■ WORK ITEM
From the opening line of the records through the line bearing "s.r.l. Cette publication", set down every line exactly.

■ Collected data
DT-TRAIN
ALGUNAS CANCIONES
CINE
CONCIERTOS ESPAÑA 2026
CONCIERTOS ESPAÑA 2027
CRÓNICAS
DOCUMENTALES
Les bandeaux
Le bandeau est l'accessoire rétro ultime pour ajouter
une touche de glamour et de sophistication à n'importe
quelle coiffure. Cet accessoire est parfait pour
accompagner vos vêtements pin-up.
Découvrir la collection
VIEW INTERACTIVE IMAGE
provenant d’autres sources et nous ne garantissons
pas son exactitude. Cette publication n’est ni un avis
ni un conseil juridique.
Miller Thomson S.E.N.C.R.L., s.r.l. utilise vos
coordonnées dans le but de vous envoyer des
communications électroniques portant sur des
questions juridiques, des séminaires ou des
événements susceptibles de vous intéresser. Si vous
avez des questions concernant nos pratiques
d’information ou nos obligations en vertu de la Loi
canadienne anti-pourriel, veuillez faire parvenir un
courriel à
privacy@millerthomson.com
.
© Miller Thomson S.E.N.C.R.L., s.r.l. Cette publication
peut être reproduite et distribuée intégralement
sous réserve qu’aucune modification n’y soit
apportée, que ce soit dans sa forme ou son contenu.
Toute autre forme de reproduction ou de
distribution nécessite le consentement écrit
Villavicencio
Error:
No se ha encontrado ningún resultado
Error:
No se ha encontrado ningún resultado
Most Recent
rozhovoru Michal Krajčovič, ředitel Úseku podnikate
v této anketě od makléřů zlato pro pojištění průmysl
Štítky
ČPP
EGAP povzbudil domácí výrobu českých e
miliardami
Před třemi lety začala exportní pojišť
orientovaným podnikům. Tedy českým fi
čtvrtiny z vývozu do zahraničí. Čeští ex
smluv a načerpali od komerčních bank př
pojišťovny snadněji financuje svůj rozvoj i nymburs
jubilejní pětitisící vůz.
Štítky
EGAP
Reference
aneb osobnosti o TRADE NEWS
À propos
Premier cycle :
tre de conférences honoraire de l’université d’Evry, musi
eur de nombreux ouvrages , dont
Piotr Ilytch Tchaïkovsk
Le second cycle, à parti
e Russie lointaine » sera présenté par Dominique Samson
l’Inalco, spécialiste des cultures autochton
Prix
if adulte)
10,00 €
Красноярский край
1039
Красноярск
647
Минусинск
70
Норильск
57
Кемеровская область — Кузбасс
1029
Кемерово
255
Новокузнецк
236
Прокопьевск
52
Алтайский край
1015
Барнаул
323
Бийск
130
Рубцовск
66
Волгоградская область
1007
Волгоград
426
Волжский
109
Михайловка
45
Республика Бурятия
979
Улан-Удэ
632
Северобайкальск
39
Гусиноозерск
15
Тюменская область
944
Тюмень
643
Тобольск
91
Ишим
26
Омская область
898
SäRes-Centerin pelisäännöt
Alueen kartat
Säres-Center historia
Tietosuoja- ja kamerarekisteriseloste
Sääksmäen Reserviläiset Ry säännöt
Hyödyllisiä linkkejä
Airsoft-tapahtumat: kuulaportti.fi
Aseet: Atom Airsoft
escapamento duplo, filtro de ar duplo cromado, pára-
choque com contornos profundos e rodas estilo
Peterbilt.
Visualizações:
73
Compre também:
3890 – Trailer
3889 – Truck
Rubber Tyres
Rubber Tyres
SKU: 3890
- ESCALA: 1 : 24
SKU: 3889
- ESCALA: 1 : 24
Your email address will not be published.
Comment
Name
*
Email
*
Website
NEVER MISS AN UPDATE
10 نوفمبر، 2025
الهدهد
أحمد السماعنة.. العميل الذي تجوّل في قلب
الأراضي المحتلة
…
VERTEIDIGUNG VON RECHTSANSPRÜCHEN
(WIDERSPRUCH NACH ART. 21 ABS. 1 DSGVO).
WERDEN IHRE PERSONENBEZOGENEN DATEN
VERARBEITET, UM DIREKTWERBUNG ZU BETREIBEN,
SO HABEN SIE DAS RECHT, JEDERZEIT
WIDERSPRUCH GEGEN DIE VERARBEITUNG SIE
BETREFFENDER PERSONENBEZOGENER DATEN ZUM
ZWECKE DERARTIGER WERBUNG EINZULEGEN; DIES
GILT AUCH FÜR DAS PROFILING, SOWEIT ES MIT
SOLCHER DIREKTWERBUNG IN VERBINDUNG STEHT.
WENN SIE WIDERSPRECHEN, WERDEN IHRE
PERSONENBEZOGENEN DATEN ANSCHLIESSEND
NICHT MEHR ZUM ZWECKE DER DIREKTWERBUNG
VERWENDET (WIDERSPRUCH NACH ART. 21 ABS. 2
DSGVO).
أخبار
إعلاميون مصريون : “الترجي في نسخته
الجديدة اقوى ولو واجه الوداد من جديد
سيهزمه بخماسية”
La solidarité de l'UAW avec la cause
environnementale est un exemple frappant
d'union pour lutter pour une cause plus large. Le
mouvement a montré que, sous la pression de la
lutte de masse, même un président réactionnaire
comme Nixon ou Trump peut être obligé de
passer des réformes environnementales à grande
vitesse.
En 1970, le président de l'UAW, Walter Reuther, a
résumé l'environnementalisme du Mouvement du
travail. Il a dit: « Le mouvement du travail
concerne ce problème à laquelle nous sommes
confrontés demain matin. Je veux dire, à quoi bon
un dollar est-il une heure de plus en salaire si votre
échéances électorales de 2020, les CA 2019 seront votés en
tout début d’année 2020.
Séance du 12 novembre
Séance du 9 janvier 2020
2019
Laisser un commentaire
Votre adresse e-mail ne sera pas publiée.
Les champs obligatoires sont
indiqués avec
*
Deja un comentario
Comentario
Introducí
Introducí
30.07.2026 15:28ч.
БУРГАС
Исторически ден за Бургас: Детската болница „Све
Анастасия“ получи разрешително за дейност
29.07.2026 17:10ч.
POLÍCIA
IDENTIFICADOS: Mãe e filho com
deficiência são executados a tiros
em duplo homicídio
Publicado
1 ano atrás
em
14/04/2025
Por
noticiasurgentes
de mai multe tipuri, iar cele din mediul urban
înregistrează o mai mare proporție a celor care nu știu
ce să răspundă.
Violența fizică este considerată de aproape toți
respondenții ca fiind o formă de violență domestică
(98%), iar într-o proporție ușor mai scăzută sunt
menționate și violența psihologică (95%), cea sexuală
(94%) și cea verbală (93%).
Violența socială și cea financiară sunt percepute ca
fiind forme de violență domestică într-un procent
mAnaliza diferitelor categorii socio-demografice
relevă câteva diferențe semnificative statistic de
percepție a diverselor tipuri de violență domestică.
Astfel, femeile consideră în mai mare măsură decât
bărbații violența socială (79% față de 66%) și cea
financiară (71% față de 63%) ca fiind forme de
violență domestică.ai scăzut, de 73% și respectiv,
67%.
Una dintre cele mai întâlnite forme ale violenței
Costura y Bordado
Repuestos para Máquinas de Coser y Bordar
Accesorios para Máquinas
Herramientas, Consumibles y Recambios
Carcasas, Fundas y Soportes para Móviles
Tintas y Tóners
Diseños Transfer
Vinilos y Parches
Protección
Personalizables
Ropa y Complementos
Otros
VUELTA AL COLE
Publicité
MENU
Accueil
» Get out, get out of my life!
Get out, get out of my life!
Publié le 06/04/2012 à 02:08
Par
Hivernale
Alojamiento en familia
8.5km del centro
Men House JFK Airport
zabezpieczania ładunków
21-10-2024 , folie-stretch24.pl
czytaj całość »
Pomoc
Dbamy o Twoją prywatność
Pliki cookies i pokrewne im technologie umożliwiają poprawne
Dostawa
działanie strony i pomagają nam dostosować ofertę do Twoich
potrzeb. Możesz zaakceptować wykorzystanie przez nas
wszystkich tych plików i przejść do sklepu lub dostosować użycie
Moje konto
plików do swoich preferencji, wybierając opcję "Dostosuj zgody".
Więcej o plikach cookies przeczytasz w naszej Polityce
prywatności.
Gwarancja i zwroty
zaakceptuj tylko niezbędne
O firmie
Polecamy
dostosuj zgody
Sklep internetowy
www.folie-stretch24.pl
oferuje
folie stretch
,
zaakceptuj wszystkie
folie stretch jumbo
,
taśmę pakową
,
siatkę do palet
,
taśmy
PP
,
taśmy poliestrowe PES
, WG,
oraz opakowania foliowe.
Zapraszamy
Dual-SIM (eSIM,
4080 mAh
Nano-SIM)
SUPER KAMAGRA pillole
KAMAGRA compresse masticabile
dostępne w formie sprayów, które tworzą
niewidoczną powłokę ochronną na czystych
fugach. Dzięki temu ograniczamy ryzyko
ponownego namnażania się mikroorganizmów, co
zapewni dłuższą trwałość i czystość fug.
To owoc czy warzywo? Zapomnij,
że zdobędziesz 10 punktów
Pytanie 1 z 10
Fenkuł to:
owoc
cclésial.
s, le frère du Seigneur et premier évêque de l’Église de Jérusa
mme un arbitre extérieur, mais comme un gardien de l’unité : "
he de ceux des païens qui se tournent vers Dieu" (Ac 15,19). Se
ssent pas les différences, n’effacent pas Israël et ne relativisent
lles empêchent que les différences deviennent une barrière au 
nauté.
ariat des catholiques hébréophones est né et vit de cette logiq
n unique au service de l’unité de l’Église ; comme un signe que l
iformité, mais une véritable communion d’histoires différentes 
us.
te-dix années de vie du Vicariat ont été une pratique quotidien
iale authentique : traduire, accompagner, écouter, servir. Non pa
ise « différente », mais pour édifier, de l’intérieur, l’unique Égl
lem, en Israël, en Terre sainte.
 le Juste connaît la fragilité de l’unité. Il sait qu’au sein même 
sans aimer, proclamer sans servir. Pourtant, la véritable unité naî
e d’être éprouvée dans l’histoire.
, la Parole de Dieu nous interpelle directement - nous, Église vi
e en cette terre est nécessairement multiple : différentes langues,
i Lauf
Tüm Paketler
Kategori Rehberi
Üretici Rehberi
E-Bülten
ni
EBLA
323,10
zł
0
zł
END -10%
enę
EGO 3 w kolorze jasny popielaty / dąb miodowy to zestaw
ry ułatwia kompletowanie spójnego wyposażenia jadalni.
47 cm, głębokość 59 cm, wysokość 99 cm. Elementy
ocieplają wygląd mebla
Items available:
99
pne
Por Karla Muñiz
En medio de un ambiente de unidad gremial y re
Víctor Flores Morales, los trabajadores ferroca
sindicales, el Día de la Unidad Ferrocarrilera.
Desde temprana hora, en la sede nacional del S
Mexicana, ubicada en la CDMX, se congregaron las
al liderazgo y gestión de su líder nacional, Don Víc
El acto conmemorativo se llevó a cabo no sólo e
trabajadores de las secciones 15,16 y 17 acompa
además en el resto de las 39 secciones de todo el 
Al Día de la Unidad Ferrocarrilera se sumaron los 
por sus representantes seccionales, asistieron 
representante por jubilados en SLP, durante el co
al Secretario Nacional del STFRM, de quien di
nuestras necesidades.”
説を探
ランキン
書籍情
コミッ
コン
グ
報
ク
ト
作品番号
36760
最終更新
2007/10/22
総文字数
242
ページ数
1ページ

■ ANSWER SECTION
DT-TRAIN
ALGUNAS CANCIONES
CINE
CONCIERTOS ESPAÑA 2026
CONCIERTOS ESPAÑA 2027
CRÓNICAS
DOCUMENTALES
Les bandeaux
Le bandeau est l'accessoire rétro ultime pour ajouter
une touche de glamour et de sophistication à n'importe
quelle coiffure. Cet accessoire est parfait pour
accompagner vos vêtements pin-up.
Découvrir la collection
VIEW INTERACTIVE IMAGE
provenant d’autres sources et nous ne garantissons
pas son exactitude. Cette publication n’est ni un avis
ni un conseil juridique.
Miller Thomson S.E.N.C.R.L., s.r.l. utilise vos
coordonnées dans le but de vous envoyer des
communications électroniques portant sur des
questions juridiques, des séminaires ou des
événements susceptibles de vous intéresser. Si vous
avez des questions concernant nos pratiques
d’information ou nos obligations en vertu de la Loi
canadienne anti-pourriel, veuillez faire parvenir un
courriel à
privacy@millerthomson.com
.
© Miller Thomson S.E.N.C.R.L., s.r.l. Cette publication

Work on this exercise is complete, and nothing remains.